January: getting to grips with grass & gravel

So here we are, in 2016. And it’s time to look ahead. The seed catalogues are piling up, and I’ve been scouring websites with dreamy ideas for a fruit area somewhere in the garden. I’d also like yet more space for vegetables.

Of course, I can’t plan ahead without a cool assessment of what worked last year, and an even cooler assessment of what will actually fit in my small garden. It’s worthwhile taking lots of photographs now, whilst there is nothing to disguise the bare bones, so that the reality can be referred to while doing all that dreaming by the fire.

What my photo shoot does reveal is that I have plenty of space to grow more fruit and vegetables. And cut flowers (bee attracting ones, of course!). I just need to think outside the conventions of how the garden is laid out, dictated by the previous owners development of it. It is interesting how we often adopt and adapt to, and shoehorn our wants into, a previously-determined use of space when a little creative thinking can free us to do what would suit us better. In no particular order, here are my ‘blue sky’ thoughts:

  1. Do I really need so much grass? The garden is surrounded by a field that wraps around the back of the house, providing lots of calming green space, conveniently mowed by my neighbours… a flock of sheep. My almost-teenage daughter does need some grassy space to cartwheel and practice her impromptu dance routines (long may they last), and to put out a picnic blanket. I (very occasionally) need a sunny, and a shady, and a private space to put the lounger, with a view of the garden. Although I have a very laisez faire attitude to lawns, it is still a chore to mow and I’d rather be spending that time on other things in the garden.
  2. Do I need so much gravel? It’s good as paths, for parking, and for table and chairs, but could the larger, sunniest areas of gravel have raised beds incorporated into them? Is gravelled parking for ‘up to 3 cars’ necessary? Is the 5 bar gate (using potential parking space to operate) necessary or a nuisance? Would it ‘devalue’ to remove it? Does the drive need to go right up to the shed? The ‘shed’ was originally built as a garage, but will never be used as one now (unless I buy a Morris Minor). Ideally, I’d like the parking not to be near the house at all, but it would be too expensive for me to change that.
  3. Can I remove trees, and which ones, to get more light and more growing space? Will ‘the village’ miss them? Will I miss them? Could I compromise some of the privacy that the hedges at the front (south) give to let more light in, by taking off a foot or two? Will the birds mind?
  4. Whilst efficient and attractive, would more of my formal raised beds look too domineering, too controlled in a cottagy space? What would work best, efficiently, attractively, and complimentary, in the awkward spaces that surround them?
  5. Could I better utilise the walls of the cottage and the shed to grow things up and against?
  6. Where is the best place to put the compost area and the table and chairs (both currently, and obediently, where the previous owners had theirs).
  7. Can I incorporate a fruit and/or cut flower area into the sunny front garden without compromising the ‘curb appeal’ that ‘village society’ dictates? How could I design it to look attractive all year round?
  8. Do I, will I, have more time for more gardening in 2016?

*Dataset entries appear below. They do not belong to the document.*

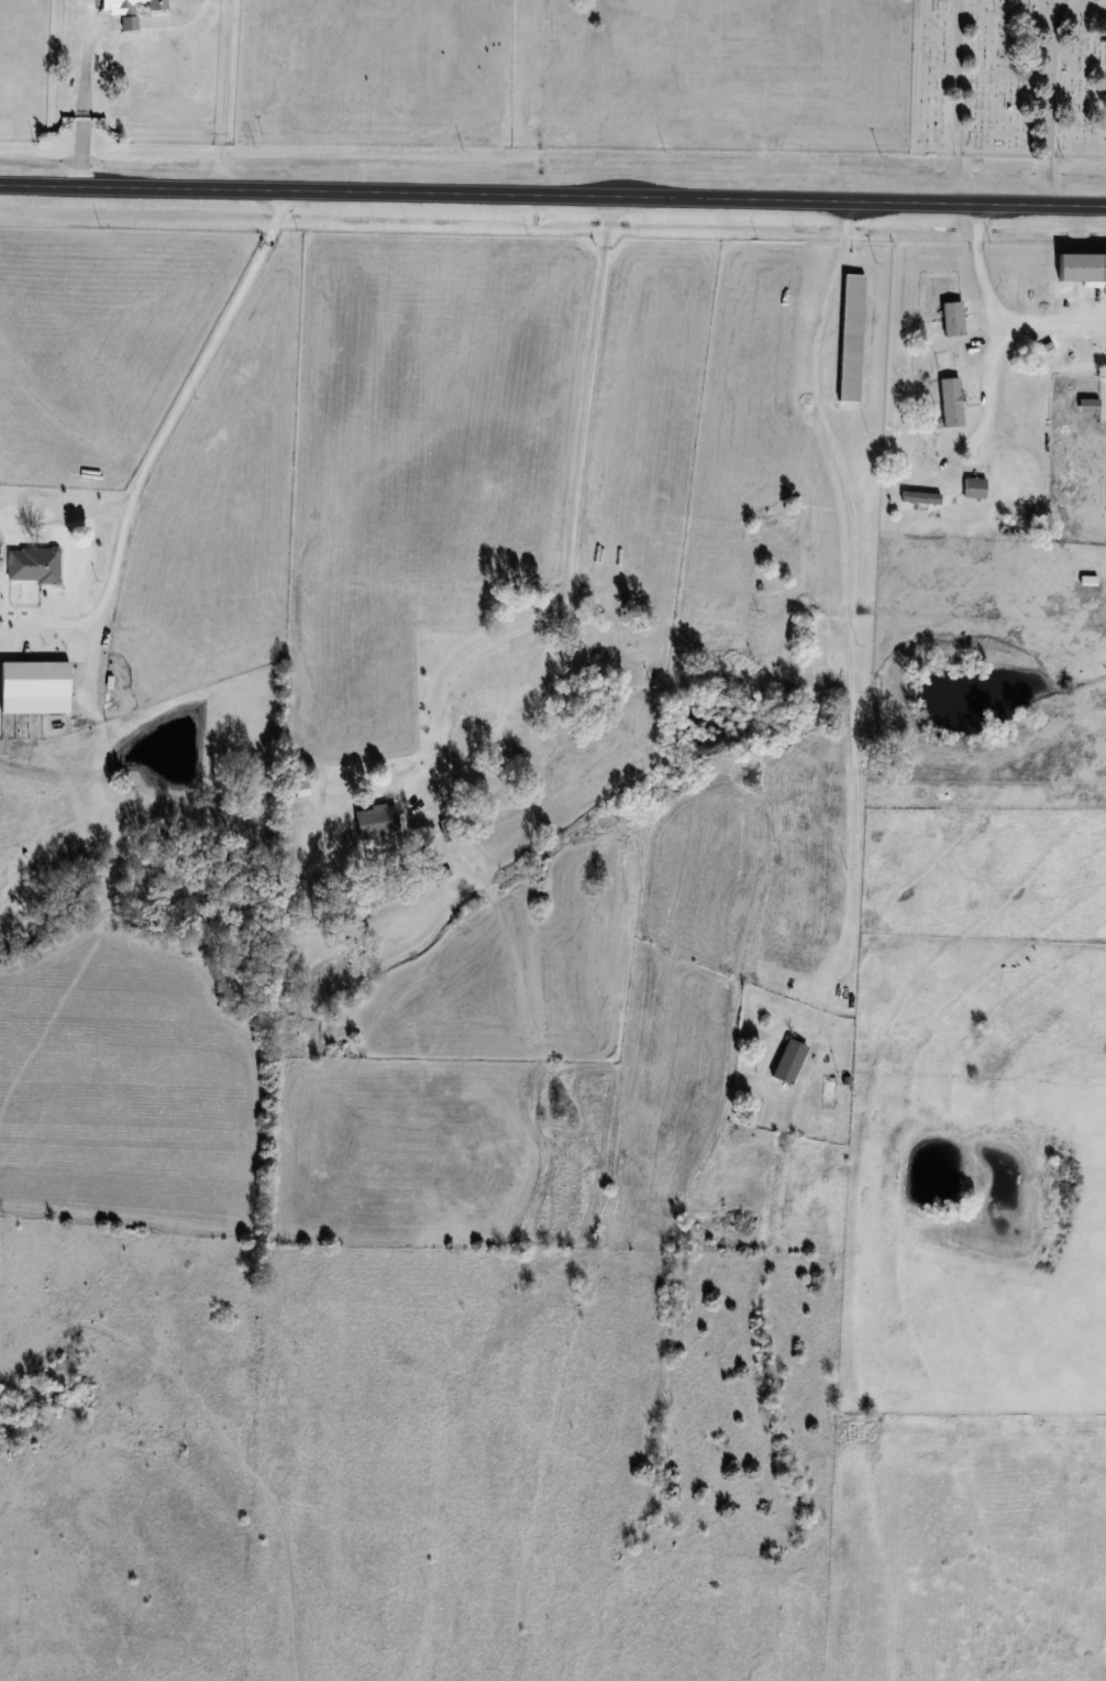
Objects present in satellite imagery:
building: (130, 11)
park: (1009, 78)
road: (224, 94)
road: (82, 100)
road: (552, 196)
building: (1081, 267)
building: (952, 318)
road: (1053, 318)
road: (1000, 328)
building: (850, 337)
building: (951, 402)
road: (163, 433)
building: (974, 488)
building: (920, 498)
road: (575, 533)
building: (32, 564)
building: (1087, 580)
road: (852, 587)
building: (523, 668)
building: (33, 687)
building: (375, 820)
building: (787, 1061)

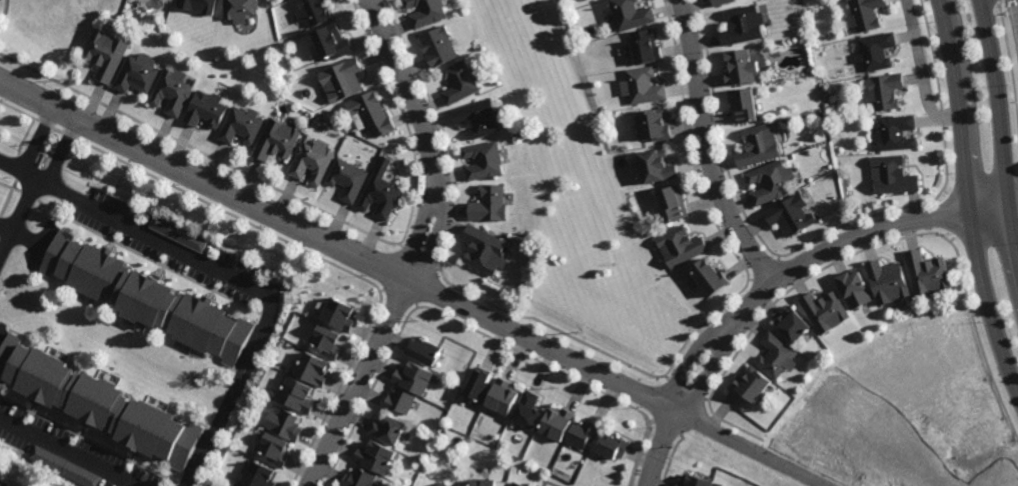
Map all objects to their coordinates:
building: (722, 2)
building: (199, 6)
building: (240, 9)
building: (314, 12)
building: (426, 12)
building: (866, 13)
building: (630, 15)
building: (743, 26)
building: (335, 43)
building: (437, 47)
building: (643, 48)
building: (876, 52)
building: (106, 54)
building: (740, 68)
road: (923, 72)
building: (137, 74)
building: (343, 80)
building: (458, 84)
building: (644, 87)
building: (173, 91)
building: (884, 91)
building: (308, 92)
building: (743, 107)
building: (207, 110)
building: (371, 115)
building: (479, 119)
building: (243, 125)
building: (654, 127)
building: (895, 134)
road: (1001, 137)
building: (279, 140)
road: (36, 141)
building: (758, 147)
road: (709, 149)
road: (60, 153)
building: (482, 160)
building: (314, 162)
building: (656, 168)
road: (16, 170)
building: (892, 175)
building: (347, 177)
building: (771, 181)
building: (379, 191)
road: (969, 197)
building: (672, 201)
building: (488, 202)
road: (16, 213)
building: (790, 213)
building: (178, 231)
road: (857, 238)
road: (338, 244)
building: (679, 245)
road: (425, 248)
building: (483, 248)
building: (927, 272)
building: (708, 274)
building: (888, 280)
road: (243, 283)
building: (854, 287)
building: (146, 295)
building: (825, 310)
building: (339, 312)
building: (793, 323)
building: (326, 339)
building: (422, 350)
building: (777, 354)
road: (691, 359)
building: (313, 366)
road: (710, 371)
building: (412, 377)
building: (477, 383)
building: (751, 383)
building: (271, 391)
building: (297, 393)
building: (501, 395)
building: (396, 400)
building: (97, 401)
building: (526, 410)
building: (284, 421)
building: (555, 422)
building: (385, 429)
building: (581, 432)
building: (485, 435)
building: (611, 445)
building: (275, 447)
road: (659, 448)
road: (750, 449)
road: (68, 452)
building: (373, 456)
building: (63, 465)
building: (260, 474)
building: (358, 478)
building: (696, 481)
building: (4, 482)
building: (479, 482)
building: (238, 484)
building: (441, 484)
building: (516, 484)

So, there is lots to think about, and decisions to be made. There is no point in getting excited about the arrival of bare rooted fruit bushes if the ground work is not ready. Procrastination is the enemy. It seems like a lot, looking at the list, but I’d say that most of the changes (except for cutting down trees) can always be changed back or adapted. One thing I’m pretty sure about, it needs more light and warmth on the soil to be worthwhile.

Now, where did I put that arborist’s telephone number?